Même calme jardin, un secret de quartier,
Transmis par les doyens aux nouveaux initiés,
Même sourire au coin de mes lèvres usées,
Quand l’alliance à ma main me renvoie ton reflet.

Même soleil d’hiver aux portes du printemps
Qu’une pluie passagère exacerbait en blanc,
Mêmes chaises de fer qu’on préférait au banc
Pour deux, la belle affaire, on n’avait pas vingt ans.

Même musique au cœur, jouée par des troubadours,
De plaisants amuseurs qui te faisaient la cour,
Même petite odeur sucrée, pommes d’amour,
Qu’on dévorait à l’heure où se couchait le jour.
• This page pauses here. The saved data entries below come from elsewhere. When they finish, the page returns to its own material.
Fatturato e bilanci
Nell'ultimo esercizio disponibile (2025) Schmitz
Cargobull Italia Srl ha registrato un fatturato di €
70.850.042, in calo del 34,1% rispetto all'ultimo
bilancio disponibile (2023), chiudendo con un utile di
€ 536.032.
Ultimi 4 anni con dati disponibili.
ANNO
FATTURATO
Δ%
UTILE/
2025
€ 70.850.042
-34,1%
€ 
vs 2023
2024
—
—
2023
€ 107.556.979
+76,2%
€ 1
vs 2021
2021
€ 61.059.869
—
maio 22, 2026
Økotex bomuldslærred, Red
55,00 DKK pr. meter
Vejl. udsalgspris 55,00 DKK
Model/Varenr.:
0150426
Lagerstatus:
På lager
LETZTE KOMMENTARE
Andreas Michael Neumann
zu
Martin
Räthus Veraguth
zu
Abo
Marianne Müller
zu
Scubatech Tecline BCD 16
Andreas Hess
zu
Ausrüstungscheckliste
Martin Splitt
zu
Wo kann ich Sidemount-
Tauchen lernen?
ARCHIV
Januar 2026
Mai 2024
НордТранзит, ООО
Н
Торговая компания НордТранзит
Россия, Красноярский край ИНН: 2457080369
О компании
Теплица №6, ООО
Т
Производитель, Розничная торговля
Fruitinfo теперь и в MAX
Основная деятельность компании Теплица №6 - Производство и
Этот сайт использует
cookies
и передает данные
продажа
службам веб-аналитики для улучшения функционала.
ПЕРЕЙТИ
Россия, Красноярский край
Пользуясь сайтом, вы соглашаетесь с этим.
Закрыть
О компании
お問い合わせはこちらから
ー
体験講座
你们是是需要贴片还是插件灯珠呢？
Même rire, malice en dessous des étoiles
Quand l’agent de police, alerté, parlait mal,
Même fuite complice alors que le signal
Envoyait la milice au creux du pastoral.

Même mélancolie que le jour de ta mort,
J’entends les coups, les cris qui résonnent encore,
Même tristesse inouïe quand j’ai senti ton corps
Se vider de sa vie sur un ultime accord.

Mêmes yeux demi clos, et la promesse faite
Qu’on se verrait là-haut, sans que rien ne s’arrête
Même si c’était faux, même si c’était bête,
Je m’accroche à ces mots pour ne pas perdre tête.

Même jour, même endroit, mais dix années d’écart,
Dix ans passés sans toi à vouloir te revoir ;
Même gamin tremblant à la trouille du noir,
Qui se sort du néant qu’a laissé cette histoire.

Même très lentement, prendre un nouveau départ.